Das ist zum Schluss der Theatersaison und zu Beginn des Henze-Festivals in Münster noch einmal ein echtes Opernerlebnis - Hans-Werner Henzes Englische Katze.

Ernö Weil stellt diese Fabel über vegetarische Katzen auf die Bühne, die eine „Gesellschaft zum Schutz der Ratten“ gründen – aber um ihre Ziele zu erreichen auch vor Mord nicht zurückschrecken. Das Ganze spielt in England am Ende des 19 Jahrhunderts und die ganze Geschichte ist geprägt von Doppelmoral, Geltungs– und Gewinnsucht, korrupter Justiz, Nepotismus und Bestechlichkeit. Das ist irgendwie bekannt. Und dennoch kommt die Englische Katze nie in den Ruch eines politischen Lehrstücks. Dazu ist sie viel zu humorvoll und regt zum Schmunzeln an. Ernö Weil lässt der Geschichte weitestgehend ihren freien Lauf und illustriert die Handlung – schöne Einfälle inklusive wie die Maus, die, kaum den Katzen entronnen, in der Mausefalle endet.

Karin Fritz baut ein repräsentatives Mahagoni-Wohnzimmer mit riesiger Katzenklappe in den Türen. Das hat Stil genau wie ihre Kostüme, die die Katzen ebenso uniformieren – und so in letzter Konsequenz zu Vorzeigekapitalisten machen. Dennoch schafft Fritz auch durch schick gearbeitete Details Individualität. Das ist ebenso eine Augenweide wie die rosaschwänzigen Ratten, die zwischen den Szenen die Umbauarbeiten auf der Bühne leisten. Ein echter Höhepunkt ist der tolle Mond auf dem Hausdach (mit altmodischer Antenne), der zu einem kitschigen Liebesduett die richtige Kulisse liefert.
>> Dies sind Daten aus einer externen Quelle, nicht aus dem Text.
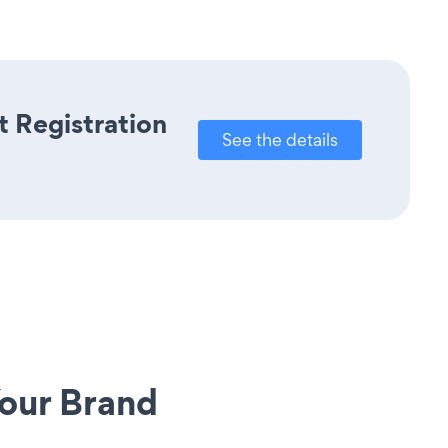
t Registration
See the details
our Brand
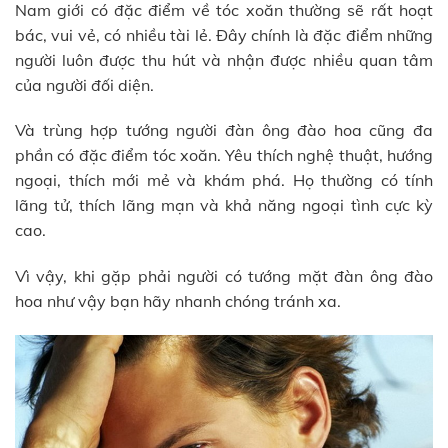
Nam giới có đặc điểm về tóc xoăn thường sẽ rất hoạt
bác, vui vẻ, có nhiều tài lẻ. Đây chính là đặc điểm những
người luôn được thu hút và nhận được nhiều quan tâm
của người đối diện.
Và trùng hợp tướng người đàn ông đào hoa cũng đa
phần có đặc điểm tóc xoăn. Yêu thích nghệ thuật, hướng
ngoại, thích mới mẻ và khám phá. Họ thường có tính
lãng tử, thích lãng mạn và khả năng ngoại tình cực kỳ
cao.
Vì vậy, khi gặp phải người có tướng mặt đàn ông đào
hoa như vậy bạn hãy nhanh chóng tránh xa.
Bei Fabrizio Ventura und dem Sinfonieorchester Münster liegt die Englische Katze in den besten Händen. Besonders in den instrumentalen Zwischenspielen gelingt es Ventura, die grandiose Farbigkeit von Henzes Partitur auszuloten. Kleine Abstriche gibt es zu machen bei den begleitenden Passagen: hier deckt das Orchester einige Male zu oft die Sänger zu.
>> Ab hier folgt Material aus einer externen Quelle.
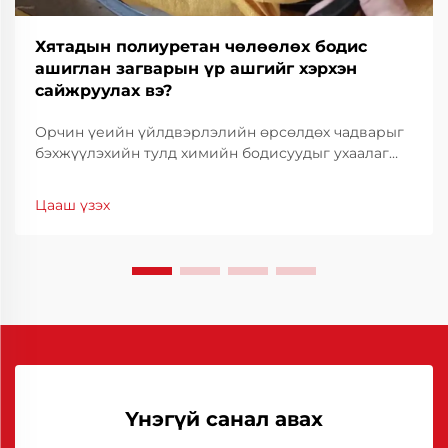
Хятадын полиуретан чөлөөлөх бодис
ашиглан загварын үр ашгийг хэрхэн
сайжруулах вэ?
Орчин үеийн үйлдвэрлэлийн өрсөлдөх чадварыг
бэхжүүлэхийн тулд химийн бодисуудыг ухаалаг
сонгох нь зүйтэй юм. Молдын үр ашиг нь зөвхөн
техникийн талаас бус, санхүүгийн хувьд ч чухал
Цааш үзэх
байдаг. Молдын ажиллагааг оновчлох нь циклийн
хугацааг огцом бууруулах боломжийг олгодог.
Үнэгүй санал авах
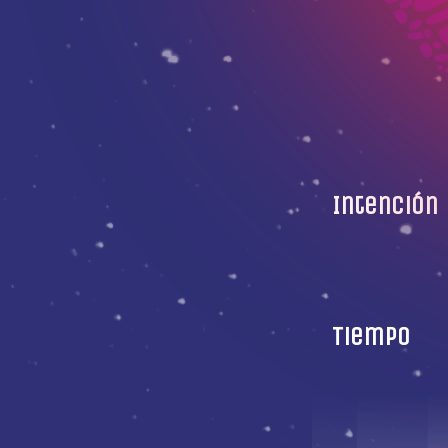
Intención
Tiempo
Die aber leisten viel, um Henzes Oper aus ihrem Dornröschenschlaf zu wecken. Allen voran Henrike Jacobs als Landkatze Minette, die an den alternden Lord Puff verhökert wird. Wie Jacobs souverän durch Henzes Koloraturen und Läufe eilt, das ist ebenso bewunderns- wie hörenswert. Nach ihrer Lulu setzt Jacobs damit ein weiteres vokales Ausrufezeichen in Münster.

James McLeans Tenor merkt man an, dass er keine junge Stimme mehr ist, um so idealer also für den zwar gesetzten, aber immer gewieften Lord Puff – ein schönes Rollenportrait. Finster gibt sich Tye Maurice Thomas als nichtsnutziger, erbschleichender Arnold, der er mit nuancierter Stimme zeichnet. Und den hoffnungslos verliebten Kater Tom singt Alan Cemore mit der richtigen Portion Arroganz.

Mit animalischer Lebendigkeit und wunderbar kerngesundem Mezzo stattet Maria Rebekka Stöhr die Babette aus. Melanie Spitau zaubert espenlaubartiges Zittern in ihren Sopran und gibt der ängstlichen Maus Louise deutliche Kontur.

Herrlich das snobistische Katzendamentrio von Jana Havranova, Hellen Cho und Suzanne McLeod. Thomas Mayr und Fritz Steinbacher bereichern die munter-finstere Katzenschar, hier mit schöner Tiefe, dort mit hellem Tenor. Julian Schulzki ergänzt als fieser Staatsanwalt das Solistenensemble mit darstellerischer wie sängerischer Präsenz.

Dem Premierenpublikum gefällt die Englische Katze und es wird viel applaudiert – für münstersche Verhältnisse im Hinblick auf eine zeitgenössische Oper überdurchschnittlich viel. Bleibt zu hoffen, dass auch die Folgetermine die Aufmerksamkeit bekommen, die sie verdienen.